#### [Given entries]
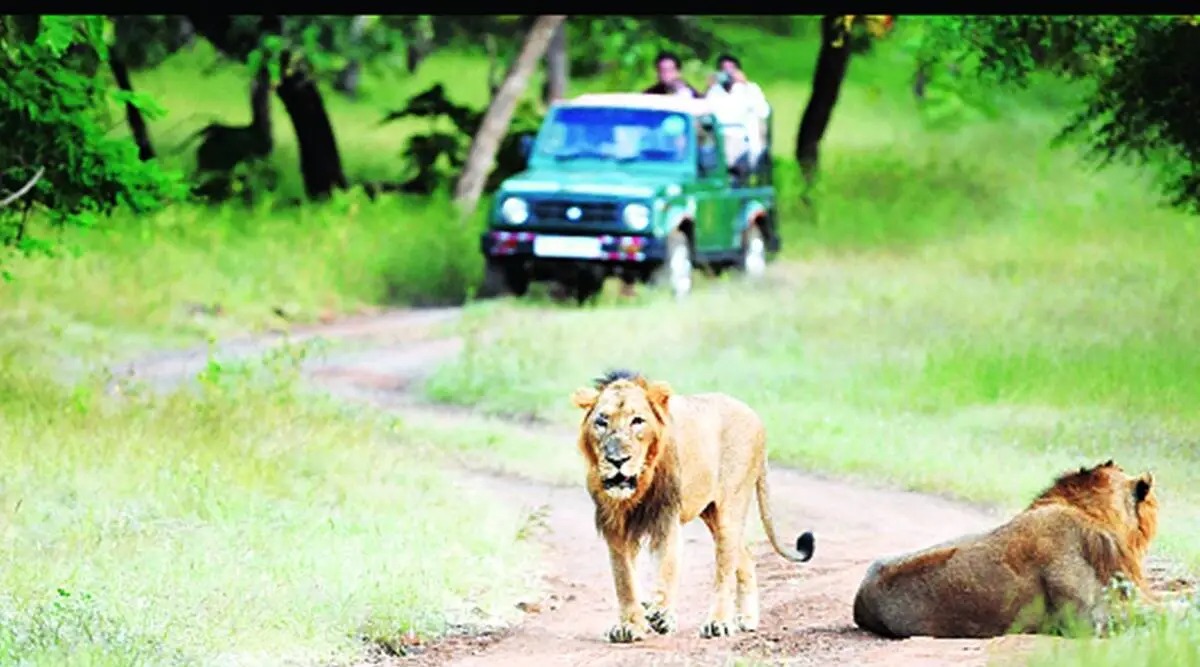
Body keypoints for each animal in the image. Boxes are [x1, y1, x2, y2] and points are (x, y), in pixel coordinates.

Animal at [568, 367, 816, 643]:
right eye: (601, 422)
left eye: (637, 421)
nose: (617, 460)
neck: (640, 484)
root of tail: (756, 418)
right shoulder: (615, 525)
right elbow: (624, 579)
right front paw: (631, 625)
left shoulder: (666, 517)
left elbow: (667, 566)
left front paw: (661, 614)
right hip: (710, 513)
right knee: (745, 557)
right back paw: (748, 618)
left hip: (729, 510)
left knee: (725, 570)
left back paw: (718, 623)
...
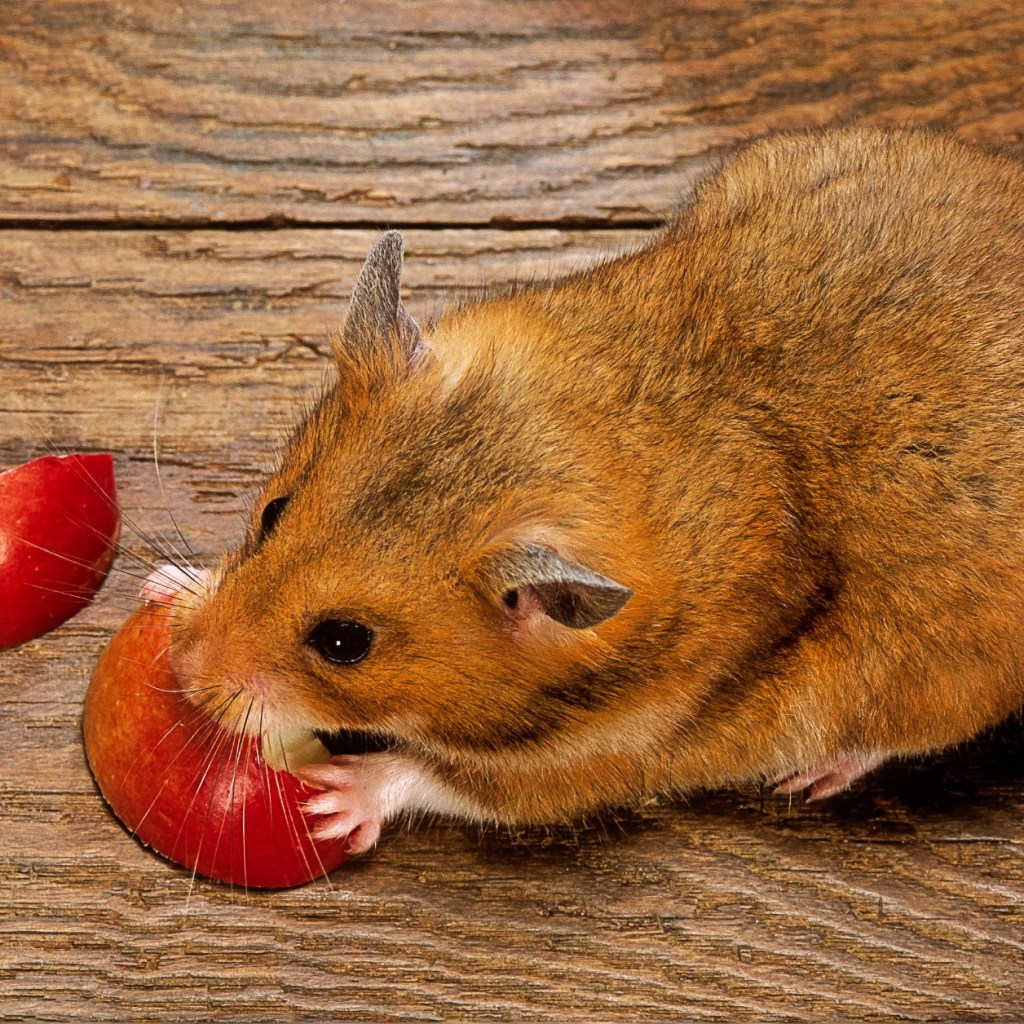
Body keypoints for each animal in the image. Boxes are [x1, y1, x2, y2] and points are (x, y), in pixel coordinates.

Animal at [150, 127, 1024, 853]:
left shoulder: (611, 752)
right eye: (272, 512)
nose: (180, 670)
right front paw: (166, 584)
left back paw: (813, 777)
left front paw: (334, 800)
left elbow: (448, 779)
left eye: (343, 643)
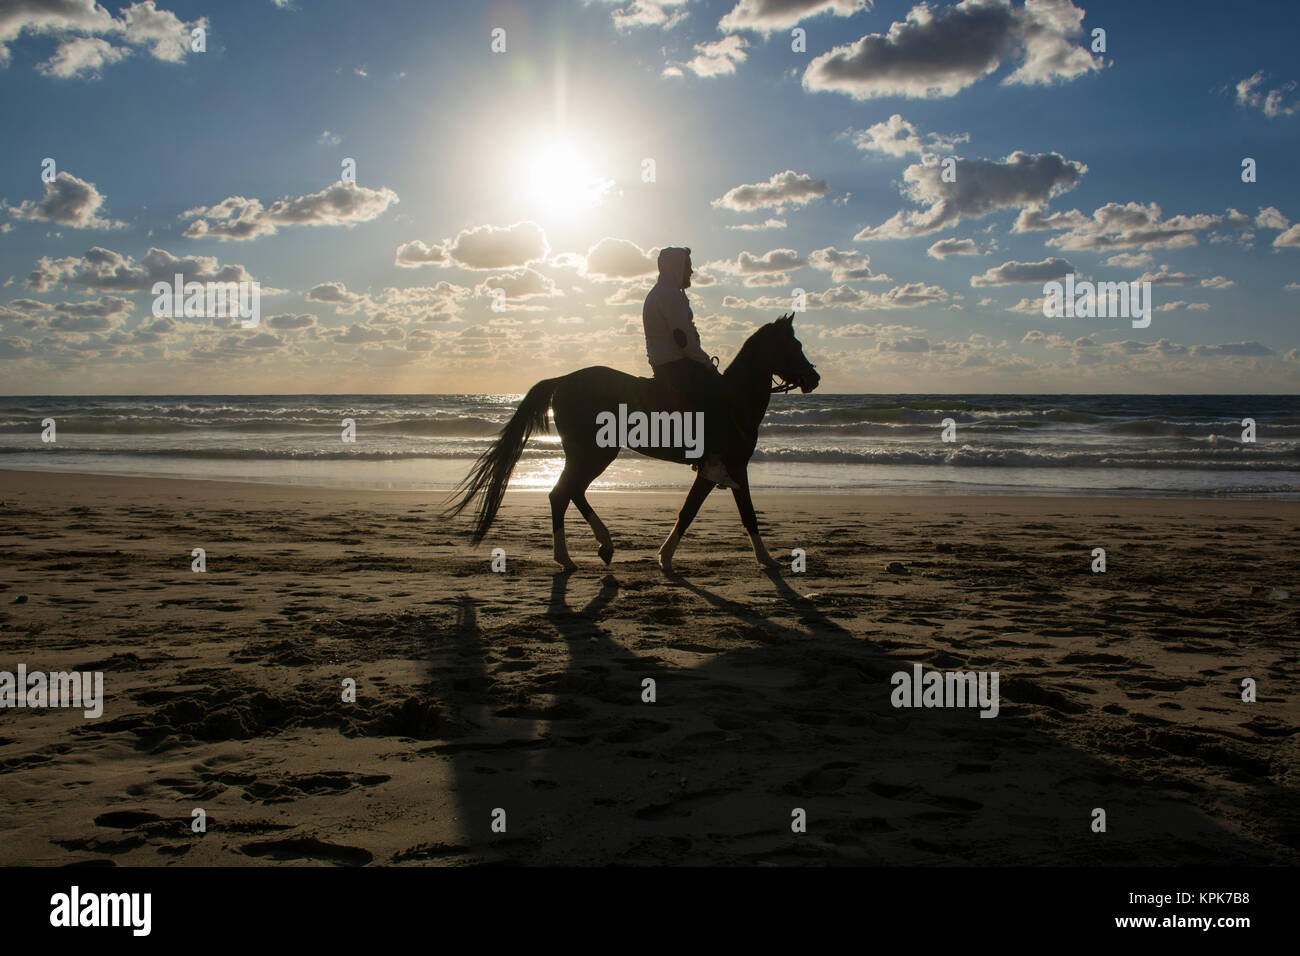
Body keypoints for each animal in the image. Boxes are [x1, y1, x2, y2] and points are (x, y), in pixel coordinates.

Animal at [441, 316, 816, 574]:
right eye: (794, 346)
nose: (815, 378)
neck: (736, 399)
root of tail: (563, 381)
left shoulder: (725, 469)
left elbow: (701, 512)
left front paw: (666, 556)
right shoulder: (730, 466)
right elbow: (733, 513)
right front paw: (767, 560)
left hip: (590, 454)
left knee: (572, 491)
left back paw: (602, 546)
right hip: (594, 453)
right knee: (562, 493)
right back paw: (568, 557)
--
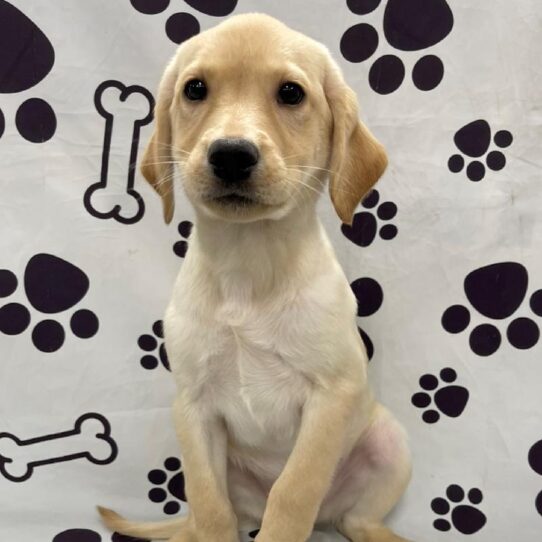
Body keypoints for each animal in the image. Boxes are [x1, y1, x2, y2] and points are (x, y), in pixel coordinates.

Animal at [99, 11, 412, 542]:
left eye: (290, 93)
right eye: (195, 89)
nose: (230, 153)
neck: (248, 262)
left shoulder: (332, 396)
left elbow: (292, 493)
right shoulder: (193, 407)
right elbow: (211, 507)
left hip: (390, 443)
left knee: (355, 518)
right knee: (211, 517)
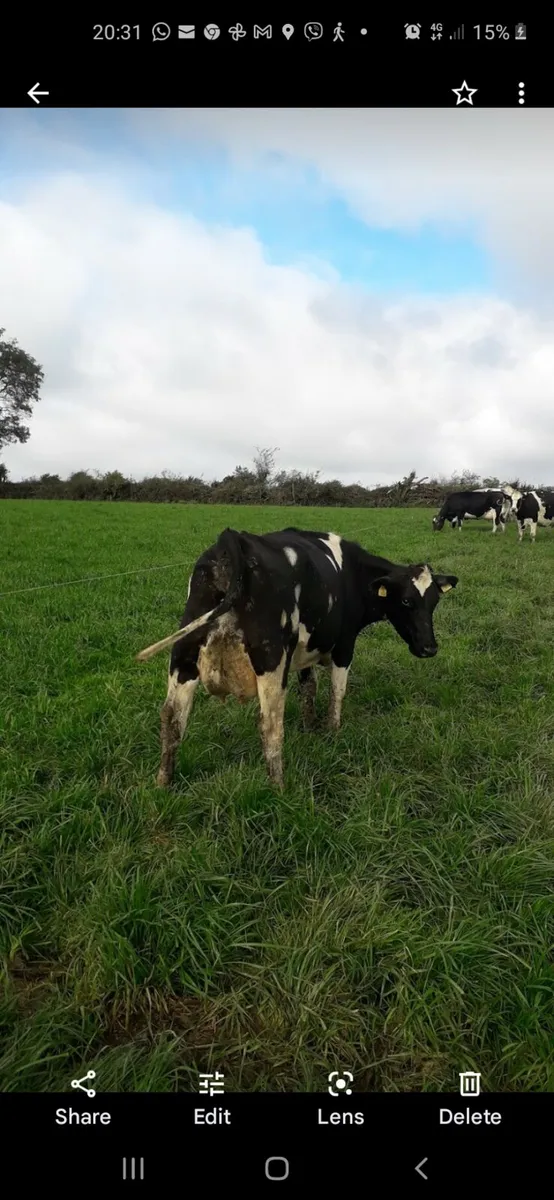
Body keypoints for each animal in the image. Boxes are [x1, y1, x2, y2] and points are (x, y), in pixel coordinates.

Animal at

#### [Exercise aim]
Would you copy out exactly the lines above that start at the one containing "nose: (617, 460)" and end at the one containing "left back paw: (718, 623)", inclusive?

#### [Task output]
nose: (617, 460)
neck: (640, 484)
root of tail: (756, 418)
right shoulder: (615, 525)
right elbow: (624, 579)
right front paw: (631, 625)
left shoulder: (666, 517)
left elbow: (667, 566)
left front paw: (661, 614)
right hip: (710, 513)
right knee: (745, 557)
right back paw: (748, 618)
left hip: (729, 510)
left knee: (725, 570)
left back paw: (718, 623)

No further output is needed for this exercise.